• **課題のねらい**:
本文を読み、次の問いに答えてください。
(a) 丸ちゃんが負傷したのは何月何日の、どの競馬の何日目か。
(b) 十一月二十九日の東京競馬で、丸ちゃんは何鞍に騎乗したか。
(c) 内出血していたのは体のどの部分か。

丸ちゃん、現在負傷中だ。十一月二十四日の福島競馬最終日、パドックから本馬場に入場する前の地下馬道で、馬がひっくり返ってしまい、右足が下敷きになった。靭帯が三カ所延び、足首も捻挫。怪我をした直後は、右足を大きく引きずり「イテエ」と声を発していた。さすがにその週の調教は休んだが、十一月二十九日の東京競馬では六鞍騎乗。パドックで馬に向かって走っていく姿はまだぎこちなかったが、そこはプロ。乗ってしまえば、負傷を感じさせないレース振りでホッと胸をなでおろしたものだ。

 しかし、レース後に聞いてみると「やっぱり痛いです」。そうだよなあ、ほんの数日で治るわけがない。「膝の内側が内出血していて、血を抜かれた時は、こっちの血の気も引きましたよぉ」と笑っている丸ちゃんを前に、つくづく騎手は危険と隣り合わせだし、怪我がつきものなんだなあと実感させられた。

• **抽出資料**:
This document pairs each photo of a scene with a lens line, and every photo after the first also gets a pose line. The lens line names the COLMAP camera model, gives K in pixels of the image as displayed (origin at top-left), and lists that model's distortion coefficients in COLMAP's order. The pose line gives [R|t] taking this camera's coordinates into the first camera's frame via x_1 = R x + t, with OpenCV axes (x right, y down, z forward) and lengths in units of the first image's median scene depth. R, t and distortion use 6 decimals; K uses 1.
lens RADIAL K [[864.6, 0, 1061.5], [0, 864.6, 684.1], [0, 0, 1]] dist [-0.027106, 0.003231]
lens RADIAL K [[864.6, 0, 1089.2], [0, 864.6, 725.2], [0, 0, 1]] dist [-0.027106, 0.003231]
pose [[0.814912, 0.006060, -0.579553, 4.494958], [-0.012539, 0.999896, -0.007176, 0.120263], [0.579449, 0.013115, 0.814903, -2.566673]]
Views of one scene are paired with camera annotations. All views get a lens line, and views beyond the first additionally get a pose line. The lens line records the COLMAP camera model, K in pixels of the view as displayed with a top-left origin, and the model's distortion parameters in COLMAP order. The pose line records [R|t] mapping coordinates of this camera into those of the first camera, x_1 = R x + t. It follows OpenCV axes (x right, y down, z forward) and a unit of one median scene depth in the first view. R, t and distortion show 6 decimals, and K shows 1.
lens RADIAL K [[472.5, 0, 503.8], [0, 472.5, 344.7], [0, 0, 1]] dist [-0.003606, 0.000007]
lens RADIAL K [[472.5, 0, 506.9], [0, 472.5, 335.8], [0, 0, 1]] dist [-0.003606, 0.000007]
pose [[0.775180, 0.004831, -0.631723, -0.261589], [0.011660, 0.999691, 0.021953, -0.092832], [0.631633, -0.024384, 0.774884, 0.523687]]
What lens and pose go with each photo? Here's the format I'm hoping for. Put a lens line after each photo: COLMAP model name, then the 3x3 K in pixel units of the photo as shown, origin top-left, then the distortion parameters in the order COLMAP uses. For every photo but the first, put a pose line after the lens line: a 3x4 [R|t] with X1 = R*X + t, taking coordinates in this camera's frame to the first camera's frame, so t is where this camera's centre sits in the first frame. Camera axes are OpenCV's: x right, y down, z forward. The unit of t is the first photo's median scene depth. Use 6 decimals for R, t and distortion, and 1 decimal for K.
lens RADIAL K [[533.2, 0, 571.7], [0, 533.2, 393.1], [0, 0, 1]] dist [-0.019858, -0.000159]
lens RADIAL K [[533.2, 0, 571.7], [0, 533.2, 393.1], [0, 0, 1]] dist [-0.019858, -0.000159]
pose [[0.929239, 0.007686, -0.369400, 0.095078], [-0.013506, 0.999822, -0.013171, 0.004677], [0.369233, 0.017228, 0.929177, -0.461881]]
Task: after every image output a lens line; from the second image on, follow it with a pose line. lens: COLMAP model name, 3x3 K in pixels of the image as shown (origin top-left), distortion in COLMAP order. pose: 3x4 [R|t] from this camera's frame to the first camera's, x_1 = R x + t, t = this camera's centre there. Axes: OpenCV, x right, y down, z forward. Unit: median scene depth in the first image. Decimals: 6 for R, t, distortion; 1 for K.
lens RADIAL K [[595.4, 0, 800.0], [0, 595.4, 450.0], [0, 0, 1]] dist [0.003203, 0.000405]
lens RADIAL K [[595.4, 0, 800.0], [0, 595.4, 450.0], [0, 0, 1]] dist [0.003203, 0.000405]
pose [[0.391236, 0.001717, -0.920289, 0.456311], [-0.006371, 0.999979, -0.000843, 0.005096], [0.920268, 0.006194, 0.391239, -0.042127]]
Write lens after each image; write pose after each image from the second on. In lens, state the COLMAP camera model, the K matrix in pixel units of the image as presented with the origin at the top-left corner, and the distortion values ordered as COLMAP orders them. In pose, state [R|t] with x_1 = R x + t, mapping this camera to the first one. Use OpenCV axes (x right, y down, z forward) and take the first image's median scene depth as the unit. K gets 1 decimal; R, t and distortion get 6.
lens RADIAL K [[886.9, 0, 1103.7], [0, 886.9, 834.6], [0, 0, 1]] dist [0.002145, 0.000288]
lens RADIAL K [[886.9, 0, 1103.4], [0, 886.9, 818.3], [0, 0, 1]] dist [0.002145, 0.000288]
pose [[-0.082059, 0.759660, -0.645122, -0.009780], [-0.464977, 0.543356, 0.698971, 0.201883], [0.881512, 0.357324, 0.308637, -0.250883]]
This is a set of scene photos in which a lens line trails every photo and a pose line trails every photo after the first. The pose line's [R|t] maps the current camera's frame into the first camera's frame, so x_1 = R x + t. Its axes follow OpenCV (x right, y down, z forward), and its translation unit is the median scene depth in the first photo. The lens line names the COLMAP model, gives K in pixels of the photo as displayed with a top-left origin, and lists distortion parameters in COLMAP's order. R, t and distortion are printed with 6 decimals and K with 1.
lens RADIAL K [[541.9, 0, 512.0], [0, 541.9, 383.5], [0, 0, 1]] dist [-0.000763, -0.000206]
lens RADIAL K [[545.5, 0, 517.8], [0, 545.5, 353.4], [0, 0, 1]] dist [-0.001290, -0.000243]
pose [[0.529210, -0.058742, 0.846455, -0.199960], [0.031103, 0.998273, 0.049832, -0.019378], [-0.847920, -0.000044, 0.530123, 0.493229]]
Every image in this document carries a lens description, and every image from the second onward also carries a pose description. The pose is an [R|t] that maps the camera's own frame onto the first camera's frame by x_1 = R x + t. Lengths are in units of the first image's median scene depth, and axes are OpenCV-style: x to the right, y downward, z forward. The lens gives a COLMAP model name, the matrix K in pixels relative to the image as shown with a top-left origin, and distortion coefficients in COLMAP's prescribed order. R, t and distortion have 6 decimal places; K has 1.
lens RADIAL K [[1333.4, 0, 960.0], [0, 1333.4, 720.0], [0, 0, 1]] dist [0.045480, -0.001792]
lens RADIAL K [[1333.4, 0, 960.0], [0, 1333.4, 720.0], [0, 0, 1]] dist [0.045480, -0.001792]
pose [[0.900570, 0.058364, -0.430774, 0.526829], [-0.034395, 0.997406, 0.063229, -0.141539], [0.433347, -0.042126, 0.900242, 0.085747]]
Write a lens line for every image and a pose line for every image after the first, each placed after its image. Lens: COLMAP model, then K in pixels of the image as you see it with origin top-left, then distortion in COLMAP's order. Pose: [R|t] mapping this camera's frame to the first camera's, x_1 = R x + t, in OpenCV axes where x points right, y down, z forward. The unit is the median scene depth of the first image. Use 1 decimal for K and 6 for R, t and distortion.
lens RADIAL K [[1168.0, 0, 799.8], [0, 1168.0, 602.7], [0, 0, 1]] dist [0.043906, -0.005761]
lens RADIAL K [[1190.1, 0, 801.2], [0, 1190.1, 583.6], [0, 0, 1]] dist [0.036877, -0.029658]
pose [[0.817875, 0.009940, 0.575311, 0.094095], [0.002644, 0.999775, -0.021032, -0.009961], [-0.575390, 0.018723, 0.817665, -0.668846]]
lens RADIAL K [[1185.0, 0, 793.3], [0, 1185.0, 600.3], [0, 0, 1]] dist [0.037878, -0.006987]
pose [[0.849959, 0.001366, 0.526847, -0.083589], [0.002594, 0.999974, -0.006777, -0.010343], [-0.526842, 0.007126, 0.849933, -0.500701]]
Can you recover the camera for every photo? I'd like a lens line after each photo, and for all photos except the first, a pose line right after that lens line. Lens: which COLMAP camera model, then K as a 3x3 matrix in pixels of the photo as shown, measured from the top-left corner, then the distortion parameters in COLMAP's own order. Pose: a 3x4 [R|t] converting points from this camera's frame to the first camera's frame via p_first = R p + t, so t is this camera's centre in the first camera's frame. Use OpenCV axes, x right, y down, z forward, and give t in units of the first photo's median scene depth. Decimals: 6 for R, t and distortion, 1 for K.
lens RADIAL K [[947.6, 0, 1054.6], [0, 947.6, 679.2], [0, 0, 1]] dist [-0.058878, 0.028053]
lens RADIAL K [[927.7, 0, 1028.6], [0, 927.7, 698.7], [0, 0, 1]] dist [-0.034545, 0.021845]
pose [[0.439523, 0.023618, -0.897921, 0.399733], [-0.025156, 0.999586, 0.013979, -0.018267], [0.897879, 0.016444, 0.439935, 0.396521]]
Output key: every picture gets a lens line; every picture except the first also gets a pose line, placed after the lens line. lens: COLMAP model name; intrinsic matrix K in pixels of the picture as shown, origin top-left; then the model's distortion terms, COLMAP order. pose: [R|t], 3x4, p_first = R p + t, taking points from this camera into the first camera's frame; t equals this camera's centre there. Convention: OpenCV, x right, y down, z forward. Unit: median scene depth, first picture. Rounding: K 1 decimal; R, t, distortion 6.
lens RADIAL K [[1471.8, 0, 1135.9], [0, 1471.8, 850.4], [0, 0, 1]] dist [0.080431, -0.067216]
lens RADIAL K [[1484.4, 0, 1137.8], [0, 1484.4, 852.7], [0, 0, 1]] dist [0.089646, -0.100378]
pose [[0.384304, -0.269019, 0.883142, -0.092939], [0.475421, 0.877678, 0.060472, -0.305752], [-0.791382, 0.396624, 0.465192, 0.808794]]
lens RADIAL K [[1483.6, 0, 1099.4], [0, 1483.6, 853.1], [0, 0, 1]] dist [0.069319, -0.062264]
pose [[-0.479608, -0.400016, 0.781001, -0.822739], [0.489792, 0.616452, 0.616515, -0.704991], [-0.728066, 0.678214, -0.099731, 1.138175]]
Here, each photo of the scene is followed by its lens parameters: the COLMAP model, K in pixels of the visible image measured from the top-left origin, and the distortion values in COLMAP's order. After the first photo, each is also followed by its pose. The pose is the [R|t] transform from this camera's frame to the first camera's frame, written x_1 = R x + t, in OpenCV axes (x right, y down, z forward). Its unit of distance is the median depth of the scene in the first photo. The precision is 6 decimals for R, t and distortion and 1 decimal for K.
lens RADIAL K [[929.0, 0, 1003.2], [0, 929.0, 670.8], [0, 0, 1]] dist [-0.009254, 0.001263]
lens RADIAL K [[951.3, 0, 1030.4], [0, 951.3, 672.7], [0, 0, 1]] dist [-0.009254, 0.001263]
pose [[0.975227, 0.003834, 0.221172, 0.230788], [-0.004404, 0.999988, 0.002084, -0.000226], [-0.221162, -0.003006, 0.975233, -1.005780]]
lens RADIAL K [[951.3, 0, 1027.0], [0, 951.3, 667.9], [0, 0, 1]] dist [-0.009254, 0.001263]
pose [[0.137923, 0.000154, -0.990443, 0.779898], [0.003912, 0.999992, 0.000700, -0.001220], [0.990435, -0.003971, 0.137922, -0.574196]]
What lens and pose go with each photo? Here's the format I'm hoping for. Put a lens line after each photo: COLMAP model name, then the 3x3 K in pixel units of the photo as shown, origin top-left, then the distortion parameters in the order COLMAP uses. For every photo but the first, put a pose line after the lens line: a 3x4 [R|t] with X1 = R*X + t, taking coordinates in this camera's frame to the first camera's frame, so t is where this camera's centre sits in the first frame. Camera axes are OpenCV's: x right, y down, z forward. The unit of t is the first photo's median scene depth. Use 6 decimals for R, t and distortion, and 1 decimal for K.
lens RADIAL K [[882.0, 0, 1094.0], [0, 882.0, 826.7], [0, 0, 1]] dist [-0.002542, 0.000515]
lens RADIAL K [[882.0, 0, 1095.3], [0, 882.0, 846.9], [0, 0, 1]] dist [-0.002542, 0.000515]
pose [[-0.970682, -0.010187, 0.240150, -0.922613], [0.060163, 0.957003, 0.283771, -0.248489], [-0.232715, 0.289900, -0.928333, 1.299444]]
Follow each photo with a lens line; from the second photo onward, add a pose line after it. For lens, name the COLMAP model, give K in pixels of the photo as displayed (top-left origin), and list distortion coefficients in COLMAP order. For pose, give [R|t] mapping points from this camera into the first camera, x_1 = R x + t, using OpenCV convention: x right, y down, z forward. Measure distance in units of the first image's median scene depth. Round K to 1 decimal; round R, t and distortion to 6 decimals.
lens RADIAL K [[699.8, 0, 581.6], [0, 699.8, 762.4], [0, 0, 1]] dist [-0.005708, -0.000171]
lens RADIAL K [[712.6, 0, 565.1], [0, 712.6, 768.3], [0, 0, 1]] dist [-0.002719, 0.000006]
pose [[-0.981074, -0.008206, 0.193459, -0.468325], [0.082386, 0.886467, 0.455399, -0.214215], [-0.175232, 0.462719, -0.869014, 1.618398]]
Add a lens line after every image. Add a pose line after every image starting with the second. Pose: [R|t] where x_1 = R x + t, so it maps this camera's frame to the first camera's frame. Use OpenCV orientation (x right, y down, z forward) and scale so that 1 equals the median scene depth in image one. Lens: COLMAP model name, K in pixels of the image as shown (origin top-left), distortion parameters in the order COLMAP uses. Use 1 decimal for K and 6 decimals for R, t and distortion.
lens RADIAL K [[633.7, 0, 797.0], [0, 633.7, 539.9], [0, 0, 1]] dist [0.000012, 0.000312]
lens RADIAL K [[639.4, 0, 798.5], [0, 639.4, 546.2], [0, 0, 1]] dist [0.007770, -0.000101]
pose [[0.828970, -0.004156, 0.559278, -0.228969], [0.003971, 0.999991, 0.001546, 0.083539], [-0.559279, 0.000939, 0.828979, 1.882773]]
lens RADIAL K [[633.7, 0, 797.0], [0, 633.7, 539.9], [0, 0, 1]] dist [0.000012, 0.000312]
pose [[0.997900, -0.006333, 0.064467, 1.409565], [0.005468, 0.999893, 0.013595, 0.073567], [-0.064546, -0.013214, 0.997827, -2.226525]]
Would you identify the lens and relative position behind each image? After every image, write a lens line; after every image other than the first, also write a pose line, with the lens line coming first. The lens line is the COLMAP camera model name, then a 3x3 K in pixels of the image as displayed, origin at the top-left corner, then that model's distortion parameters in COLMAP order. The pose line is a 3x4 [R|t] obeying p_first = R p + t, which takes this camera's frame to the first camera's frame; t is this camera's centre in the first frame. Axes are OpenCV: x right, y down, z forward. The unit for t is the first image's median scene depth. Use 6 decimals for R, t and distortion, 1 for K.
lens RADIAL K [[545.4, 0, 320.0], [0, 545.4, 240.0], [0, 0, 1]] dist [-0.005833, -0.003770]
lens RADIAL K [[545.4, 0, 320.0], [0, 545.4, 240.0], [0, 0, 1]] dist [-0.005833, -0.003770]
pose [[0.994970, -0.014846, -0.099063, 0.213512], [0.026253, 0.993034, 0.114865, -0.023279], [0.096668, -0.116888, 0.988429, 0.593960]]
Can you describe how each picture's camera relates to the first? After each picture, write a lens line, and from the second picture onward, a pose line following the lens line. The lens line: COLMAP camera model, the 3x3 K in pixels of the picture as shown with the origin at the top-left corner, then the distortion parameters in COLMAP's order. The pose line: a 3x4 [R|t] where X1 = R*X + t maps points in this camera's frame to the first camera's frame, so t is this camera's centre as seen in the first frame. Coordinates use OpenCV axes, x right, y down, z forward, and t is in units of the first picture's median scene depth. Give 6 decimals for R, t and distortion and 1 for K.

• **解答欄**:
(a) 十一月二十四日の福島競馬最終日。
(b) 六鞍。
(c) 膝の内側。